Don's loved ones and members of his church prayed for him every day. Church members were also a support for his family. From 7am to 11pm, his parents were never alone when they were at his side. There was always someone with them. The church members even had a schedule made up so that his parents would not be alone if and when he died.
Don remained in the ICU. Tragically, his body began to fail. First, his kidneys stopped functioning, then his lungs. Once, he even suffered a cardiac arrest. Nevertheless, his family talked to him as if he could hear every word they said. They prayed and searched in vain for a glimmer of response. Doctors offered them the option of taking off life support. They refused, and despite the overwhelming odds, never gave up.
Dr. George Nemanich, a surgeon at the hospital, recalls that Don's family kept up the hope of survival, even when it seemed like it would never occur. On several occasions, when he would bring them bleak news, they would accept it because they had to do so. However, he could tell that they were going to "rise above" the bad news and continue to believe that, somehow, Don was going to make it. Marilyn says that her feeling was "very positive" all the time. She knew that he was going to be okay.
At one point, Don's family was told that they would have to start looking for a nursing home for him to move into, because doctors believed that he was going to be comatose for the rest of his life.
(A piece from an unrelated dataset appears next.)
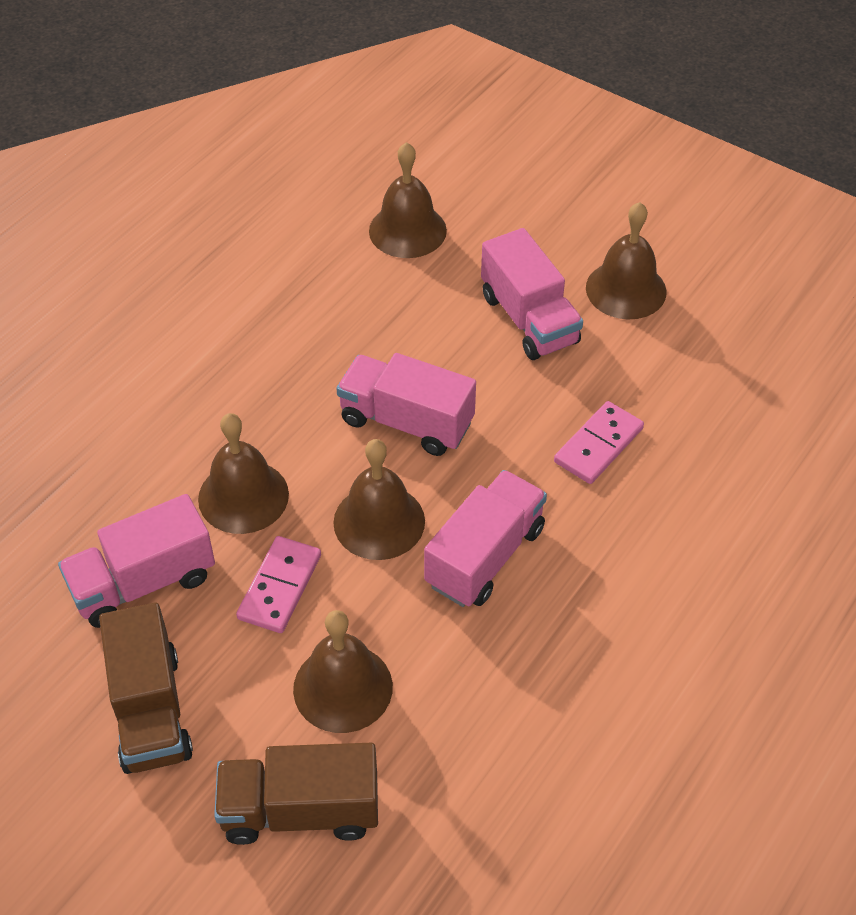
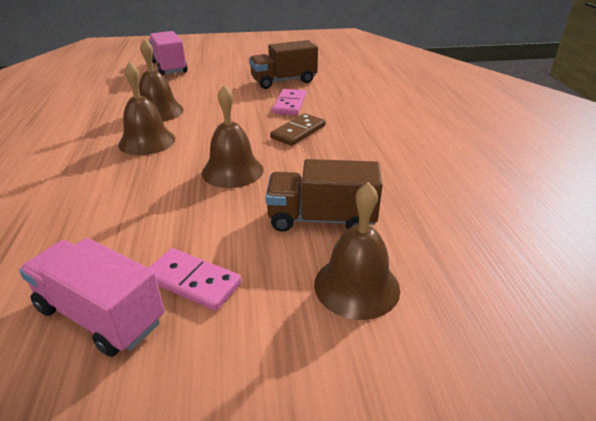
brown bell: 5 -> 4
brown domino: 0 -> 1
pink truck: 4 -> 2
However, his family continued to insist that he would get better. After five weeks, his friend, Karen Speeder, and Marilyn went in to see him. When Marilyn said, "Hi Don, Karen Speeder is here to see you," he nodded three times. When she asked him if he knew who Karen was, he nodded three times again. When she asked him, "Isn’t that nice that Karen came to visit you?" he nodded three times once again. To Marilyn, that was the breaking point. She knew that he was able to hear them.
By that point, Dr. Norback had been dealing with Don's family on a day-to-day basis. He says that he continued to give them news that was couched with, "Well, I don’t think things are still going to go well long range." But after the visit with Karen, Don started to get markedly better over a period of just a day or two. He started recognizing visitors and gesturing when they talked to him. Several days later, doctors removed him from his ventilator. Dr. Norback says that it was a great feeling all around to see him improve that quickly.
On December 14, shortly before Christmas, Don awoke from his coma. His sister Ruth's only wish for the holidays was that he call her and wish her a Merry Christmas. On Christmas Eve, he was able to do just that. In four weeks, he made the miraculous journey from being brain death to walking out of the hospital on crutches. Within six months, he threw them away. The doctors and his family were united in the awesome feeling that they had witnessed a wonderful and mysterious event. Dr. Norback says that this case was a very memorable one. He says that doctors love being wrong in situations like Don's. He says that it sort of "balances the ledger" for all of the other cases where things do not quite go as well.
Dr. Gardner believes that Don's survival was a miracle. Don said that the doctors do not know why he lived. He thinks that God had a reason for him to stay on Earth, and that He helped him pull through. Twenty months after his accident, he and Donna were married. Every day, he feels awe. He no longer takes life's joys or life itself for granted.
Extra Notes: This case first aired on the November 15, 1989 episode.
Results: Unsolved. Don and Donna have since had two daughters named Emily and Melissa. Fortunately, other than some memory loss and issues with his injured leg, he has had little impairment.